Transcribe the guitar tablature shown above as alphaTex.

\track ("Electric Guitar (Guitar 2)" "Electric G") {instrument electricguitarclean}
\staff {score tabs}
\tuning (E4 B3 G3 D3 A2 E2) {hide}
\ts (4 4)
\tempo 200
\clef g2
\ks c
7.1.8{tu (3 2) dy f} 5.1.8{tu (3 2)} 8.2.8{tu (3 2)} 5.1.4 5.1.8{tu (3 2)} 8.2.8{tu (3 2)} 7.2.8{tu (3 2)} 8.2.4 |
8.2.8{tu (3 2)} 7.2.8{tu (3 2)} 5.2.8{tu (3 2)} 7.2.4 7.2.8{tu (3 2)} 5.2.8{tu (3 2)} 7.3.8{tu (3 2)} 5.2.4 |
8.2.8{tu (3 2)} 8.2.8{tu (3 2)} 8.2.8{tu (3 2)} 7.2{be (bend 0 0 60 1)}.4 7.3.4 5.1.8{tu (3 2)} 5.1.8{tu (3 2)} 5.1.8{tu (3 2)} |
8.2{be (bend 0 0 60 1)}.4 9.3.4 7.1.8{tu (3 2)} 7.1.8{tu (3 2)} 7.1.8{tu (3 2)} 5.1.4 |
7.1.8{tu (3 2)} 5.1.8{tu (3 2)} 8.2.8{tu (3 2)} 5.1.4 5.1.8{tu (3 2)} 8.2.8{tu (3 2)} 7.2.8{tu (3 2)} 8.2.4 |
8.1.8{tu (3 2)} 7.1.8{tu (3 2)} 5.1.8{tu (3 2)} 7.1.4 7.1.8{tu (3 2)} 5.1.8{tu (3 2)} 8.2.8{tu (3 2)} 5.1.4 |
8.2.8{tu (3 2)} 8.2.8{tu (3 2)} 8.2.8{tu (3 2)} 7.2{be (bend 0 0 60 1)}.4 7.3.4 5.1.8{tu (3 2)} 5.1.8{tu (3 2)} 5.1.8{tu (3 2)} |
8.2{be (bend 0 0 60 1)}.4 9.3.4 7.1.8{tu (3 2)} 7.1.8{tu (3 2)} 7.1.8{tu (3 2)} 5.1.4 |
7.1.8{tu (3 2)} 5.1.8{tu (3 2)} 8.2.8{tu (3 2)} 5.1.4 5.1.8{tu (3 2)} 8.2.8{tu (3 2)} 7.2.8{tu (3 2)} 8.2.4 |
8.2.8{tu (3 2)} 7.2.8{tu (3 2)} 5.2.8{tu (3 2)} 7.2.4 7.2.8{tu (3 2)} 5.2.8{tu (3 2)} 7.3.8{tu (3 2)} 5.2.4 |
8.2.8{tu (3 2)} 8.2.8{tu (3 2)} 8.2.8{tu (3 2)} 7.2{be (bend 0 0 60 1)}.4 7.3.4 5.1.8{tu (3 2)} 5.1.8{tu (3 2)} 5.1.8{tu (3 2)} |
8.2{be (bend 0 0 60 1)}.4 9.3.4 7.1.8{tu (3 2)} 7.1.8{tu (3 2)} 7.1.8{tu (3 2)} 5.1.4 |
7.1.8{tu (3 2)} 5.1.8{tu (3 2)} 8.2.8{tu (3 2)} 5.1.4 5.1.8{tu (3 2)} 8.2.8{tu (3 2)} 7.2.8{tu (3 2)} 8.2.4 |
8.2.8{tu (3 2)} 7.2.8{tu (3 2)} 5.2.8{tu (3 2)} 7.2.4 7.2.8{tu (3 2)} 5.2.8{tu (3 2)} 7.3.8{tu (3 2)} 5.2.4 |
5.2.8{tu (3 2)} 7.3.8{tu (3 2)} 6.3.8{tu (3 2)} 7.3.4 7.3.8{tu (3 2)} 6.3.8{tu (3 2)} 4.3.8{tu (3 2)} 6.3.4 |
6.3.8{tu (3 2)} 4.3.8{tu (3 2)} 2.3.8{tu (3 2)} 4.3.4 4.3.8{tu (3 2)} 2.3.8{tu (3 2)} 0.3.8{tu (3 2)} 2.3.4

■ **Что требуется**:
Пожалуйста, выпишите из записей все строки, где встречается слово «track», с учетом регистра.

■ **Ответ**:
\track ("Electric Guitar (Guitar 2)" "Electric G") {instrument electricguitarclean}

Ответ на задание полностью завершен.